The same effect is achieved by a proposed addition to IRPA legislation. This would see fiancé relationships restored as part of the family class, adding another category to a family class immigration system that already includes spouses as well as common-law and conjugal partner relationships.
Study permits for minor children
Finally, CILA is proposing a policy amendment that will simplify which minor children require a study permit in Canada. While current IRPA legislation surrounding this policy uses the term “minor child”, CILA would like IRPA amended to replace that language with either “dependent child” or “child under the age of nineteen”.

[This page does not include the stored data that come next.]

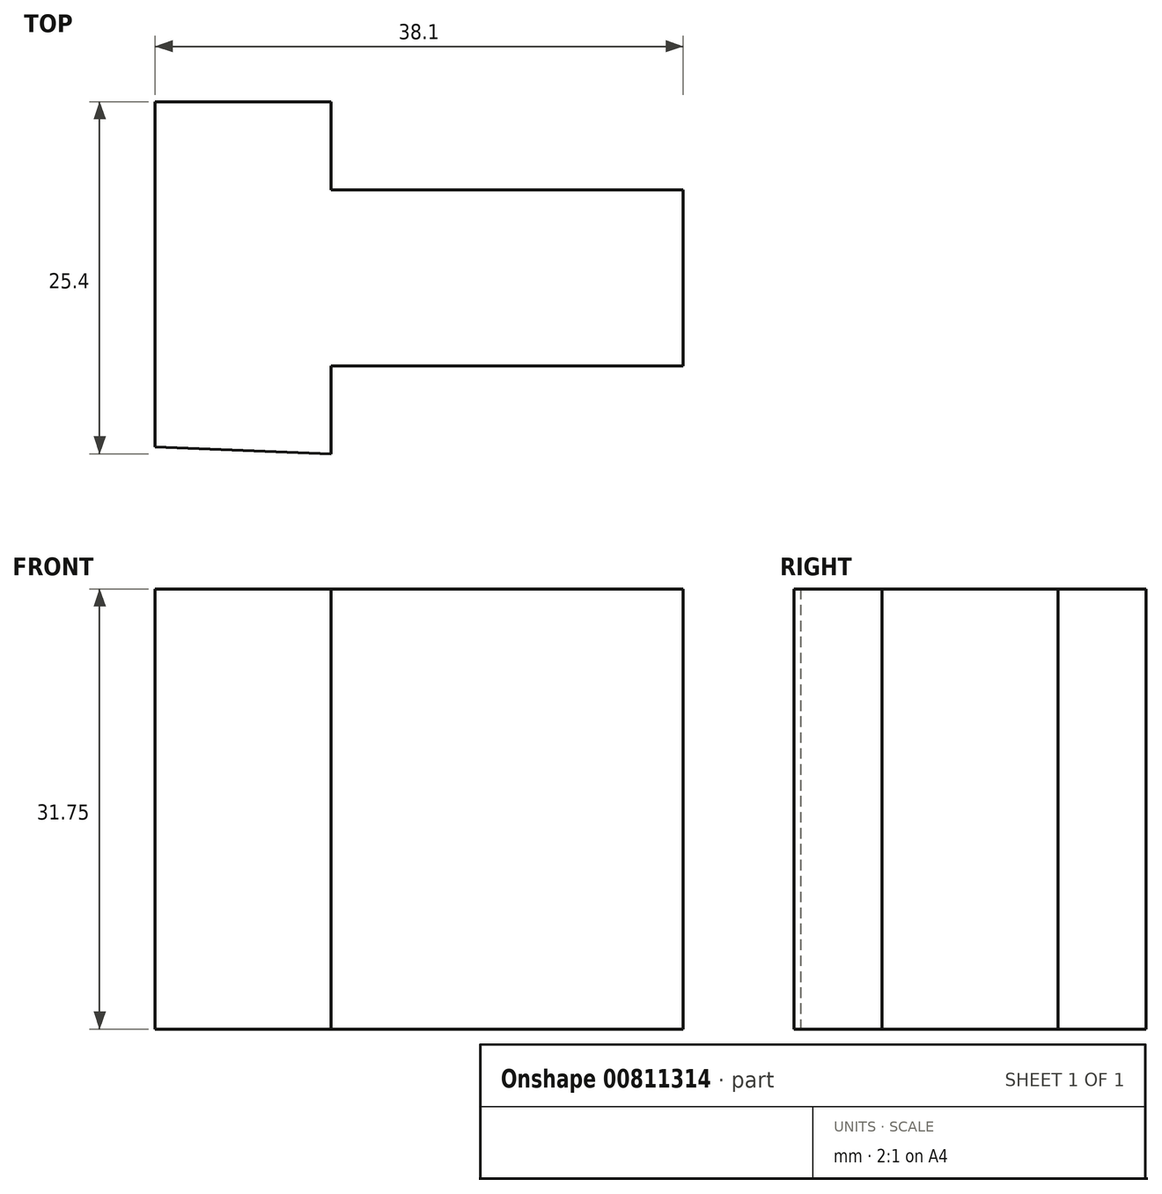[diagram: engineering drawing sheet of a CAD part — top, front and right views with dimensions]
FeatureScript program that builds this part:
annotation { "Feature Type Name" : "Feature", "Feature Type Description" : "" }
export const myFeature = defineFeature(function(context is Context, id is Id, definition is map)
    precondition{}
    {
        {
            var Q0;
            Q0=qCreatedBy(makeId("Top.planeOp"),FACE);
            var sketch = newSketch(context, id + "F0", { "sketchPlane" : qUnion([Q0])});
            skLineSegment(sketch, "E0", {"start": v(0, 0) * mm, "end": v(0, 25.4) * mm});
            skLineSegment(sketch, "E1", {"start": v(0, 25.4) * mm, "end": v(12.7, 25.4) * mm});
            skLineSegment(sketch, "E2", {"start": v(12.7, 25.4) * mm, "end": v(6.35, 25.4) * mm});
            skLineSegment(sketch, "E3", {"start": v(12.7, 25.4) * mm, "end": v(12.7, 19.05) * mm});
            skLineSegment(sketch, "E4", {"start": v(12.7, 19.05) * mm, "end": v(38.1, 19.05) * mm});
            skLineSegment(sketch, "E5", {"start": v(38.1, 19.05) * mm, "end": v(38.1, 6.35) * mm});
            skLineSegment(sketch, "E6", {"start": v(38.1, 6.35) * mm, "end": v(12.7, 6.35) * mm});
            skLineSegment(sketch, "E7", {"start": v(12.7, 6.35) * mm, "end": v(12.7, 0) * mm});
            skLineSegment(sketch, "E8", {"start": v(12.7, 0) * mm, "end": v(-0.1, 0.49) * mm});
            skSolve(sketch);
        }
        {
            var Q0;
            Q0 = qSketchRegion(id + "F0", true);
            extrude(context, id + "F1", {"entities" : qUnion([Q0]), "depth" : 31.75 * mm, "offsetDistance" : 25.4 * mm});
        }
    });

This alteration would make it so that some students, who currently require a study permit in the middle of an academic year*, would no longer be required to interrupt their education by having to apply for and receive a study permit before they can complete their education for that year.
*Examples of students who may fall under this category include those who turn 18 in the middle of their senior year of high school and students born in the first half of the year
What happens now?
Should IRCC consider CILA’s policy recommendations, any changes to IRPA legislation will take time to come into effect. This is because changes to government policy require legislation to move through a detailed, multi-step approval process, meaning that it may take several years for any of CILA’s recommendations to be implemented into IRPA.